To show that a variable is a risk factor for an outcome, it is not only necessary to show that it precedes the outcome but also that there is a statistically significant relation between the risk factor and the outcome. However, statistical significance is not sufficient to show that a risk factor is of clinical or policy importance. Statistical significance is dependent on sample size, and, with a large sample, statistical significance is easier to show, but the strength of the relation between a risk factor and an outcome in this case may be of no practical use. Consider, for example, data from the Dunedin Multidisciplinary Health and Development Study.^{6} This study is a longitudinal investigation of a complete cohort born between 1 April, 1972 and 31 March, 1973 in Dunedin, a city on New Zealand's South Island. The original sample size was 1073 and attrition rates have been low through multiple assessments in childhood and adolescence. It was reported that a statistically significant relation existed between the risk factor based on data at ages 3 and 5 years and the outcome of stable and pervasive antisocial behaviour at age 11 years. The positive predictive value was 15% and the sensitivity 64%, however. Thus, of all children identified as having the risk factor at age 3 years, only 15% ended up having the outcome at age 11 years. Furthermore, of the children qualifying for the outcome at age 11 years, over one third (36%) were identified as not having the risk factor at ages 3 and 5 years. So, although the strength of the relation between the risk factor and the outcome is statistically significant, the results indicated that the risk factor was of no practical importance for identifying a high risk group for the outcome in question.

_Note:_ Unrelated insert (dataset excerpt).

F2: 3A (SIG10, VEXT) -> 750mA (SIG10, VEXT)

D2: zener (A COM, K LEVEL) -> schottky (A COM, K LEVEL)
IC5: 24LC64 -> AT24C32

A related issue in determining the clinical or policy relevance of the potency of a risk factor is a consideration of the relative importance of false positives and false negatives. What, for example, is the potential harm of falsely identifying a person at high risk for an outcome? In Huntington's disease, for instance, one would imagine that a false positive identification for this outcome could adversely affect the quality of life of that individual. Conversely, a false negative error could also be damaging for people at risk for Huntington's disease in that they would be robbed of the opportunity to plan rationally for their future and that of their family. Thus, in any determination of the potency of a risk factor, it is always necessary to decide on the relative importance of false positives and false negatives. The threshold arrived at for the presence of the risk factor will relate directly to the results of the measure of potency.

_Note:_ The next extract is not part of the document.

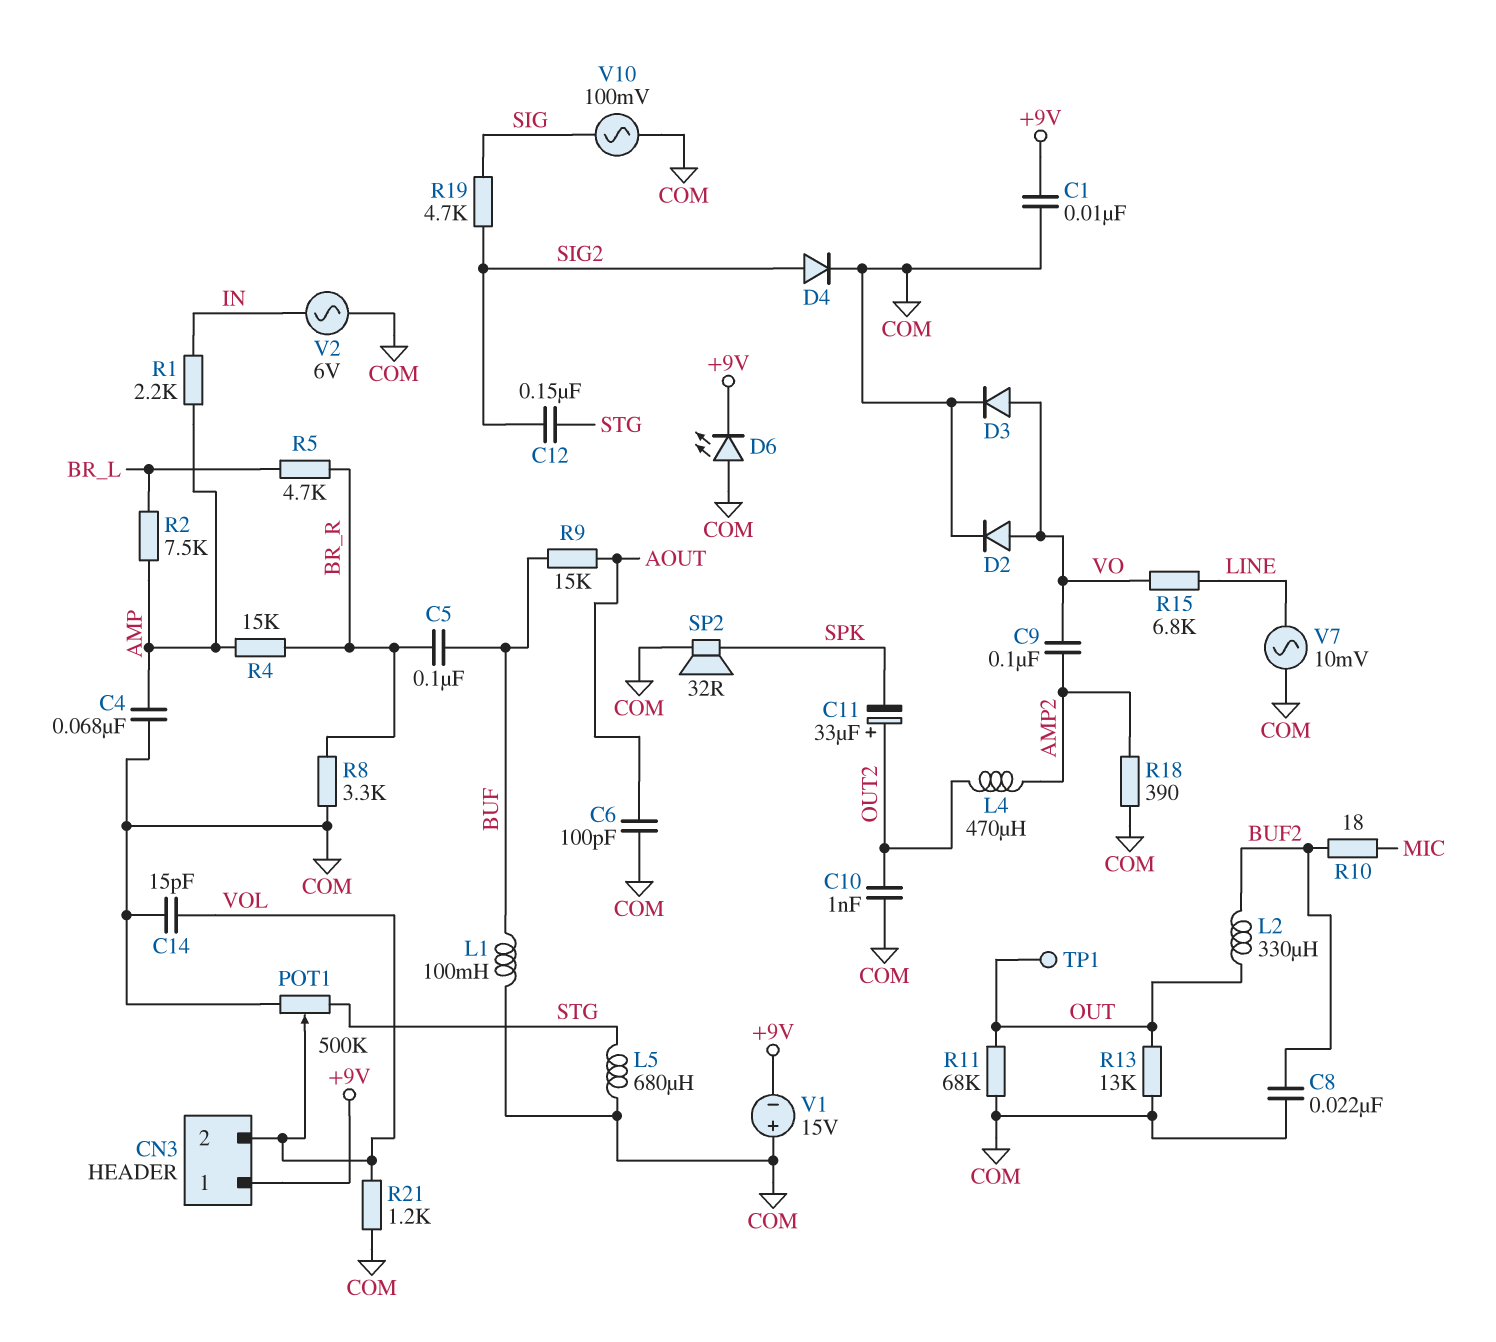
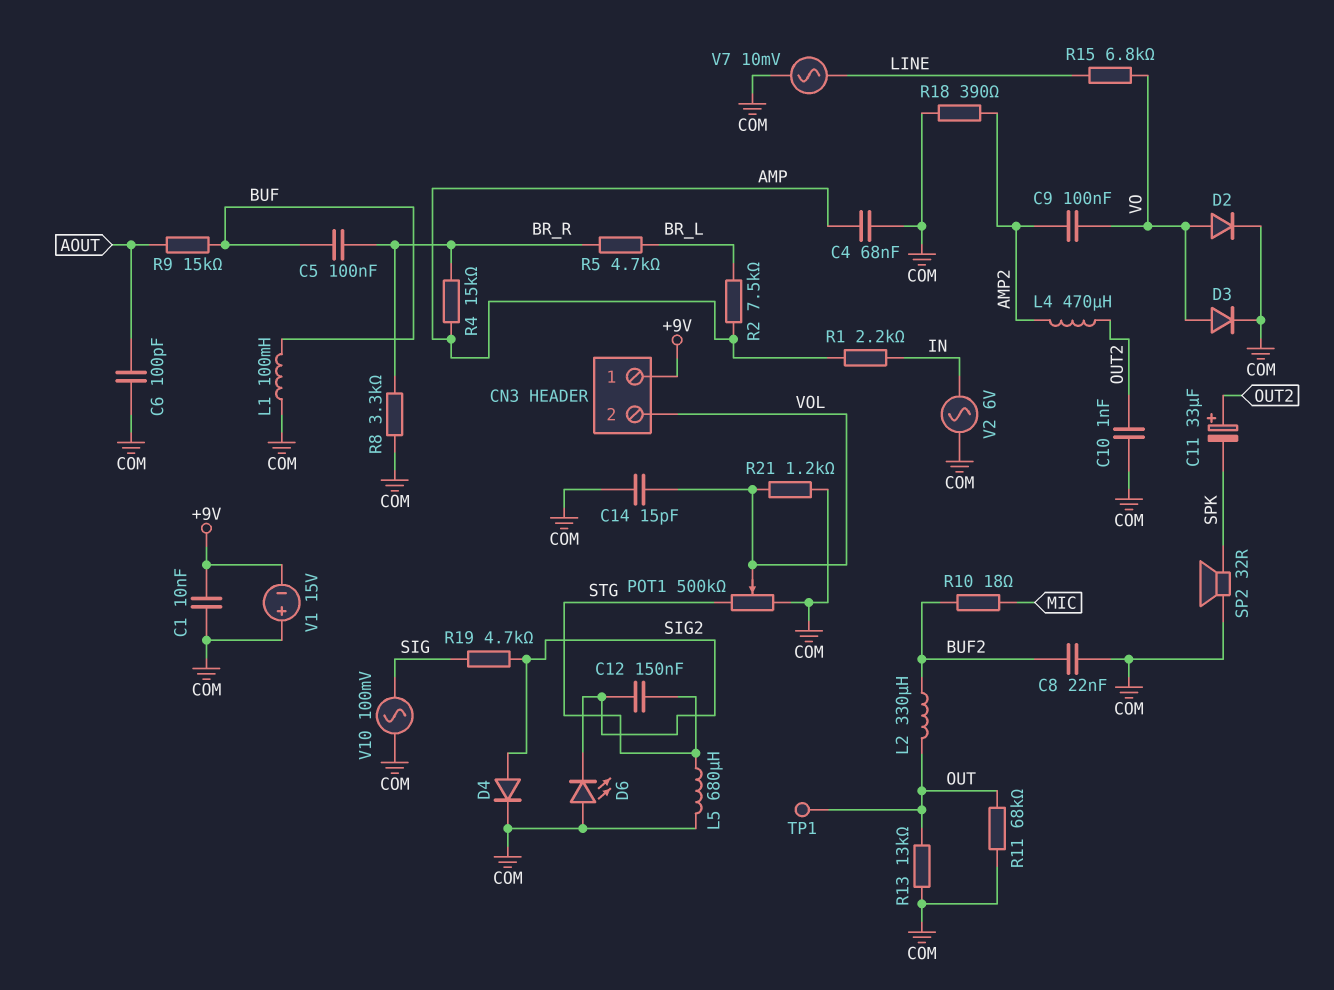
D6: LED (A COM, K +9V) -> LED (A COM, K SIG2)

Returning to the topic of risk factors and prevention studies, it is not only essential to focus prevention efforts on altering causal risk factors, but it is also important to know how the potency of the causal risk factor will play itself out in real life consequences. An example of a relevant measure in this regard is attributable risk. It provides an estimate of morbidity attributable to a risk factor.^{7} It will estimate the maximum that the outcome could be reduced if the risk factor were eliminated. In prevention studies, it is important to select causal risk factors with a high attributable risk so that success in reducing or eliminating the effects of the causal risk factor will result in a clinically meaningful reduction in the outcome of interest.

## Conclusion

In summary, the study of risk factors will benefit from a clear definition of terms where there is an unambiguous distinction among correlates, fixed markers, variable markers, and causal risk factors. Measures of the potency of risk factors are many, and showing that the relation between a risk factor and an outcome is statistically significant does not guarantee that this relation will be of value in the clinical and policy domains. A major consideration in determining the potency of a risk factor is the relative importance of false positives and false negatives and the resulting implications for setting a threshold for the presence of the risk factor. Lastly, preventive studies should focus not only on altering causal risk factors but centre also on those causal risk factors for which the elimination of their deleterious effects can be expected to produce a clinically meaningful reduction in the outcome of interest.